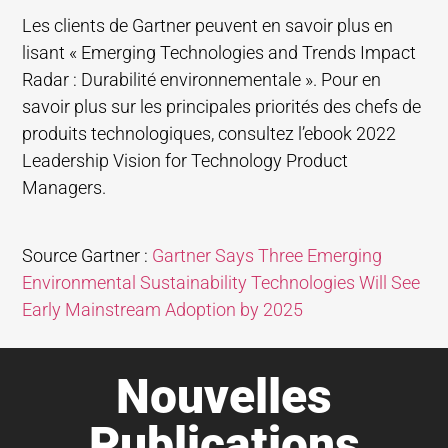
Les clients de Gartner peuvent en savoir plus en
lisant « Emerging Technologies and Trends Impact
Radar : Durabilité environnementale ». Pour en
savoir plus sur les principales priorités des chefs de
produits technologiques, consultez l’ebook 2022
Leadership Vision for Technology Product
Managers.
Source Gartner :
Gartner Says Three Emerging
Environmental Sustainability Technologies Will See
Early Mainstream Adoption by 2025
Nouvelles
Publications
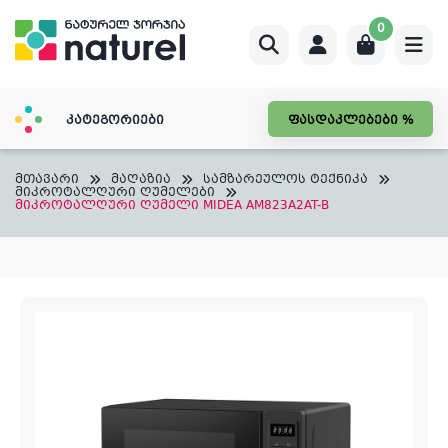
Skip
0
to
content
კატეგორიები
ფასდაკლებები %
მთავარი
მაღაზია
სამზარეულოს ტექნიკა
მიკროტალღური ღუმელები
მიკროტალღური ღუმელი MIDEA AM823A2AT-B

■ ■ ■ ■

* To-do item
Collect each line of the material that contains the word "savoir".

* Expected answer
Les clients de Gartner peuvent en savoir plus en
savoir plus sur les principales priorités des chefs de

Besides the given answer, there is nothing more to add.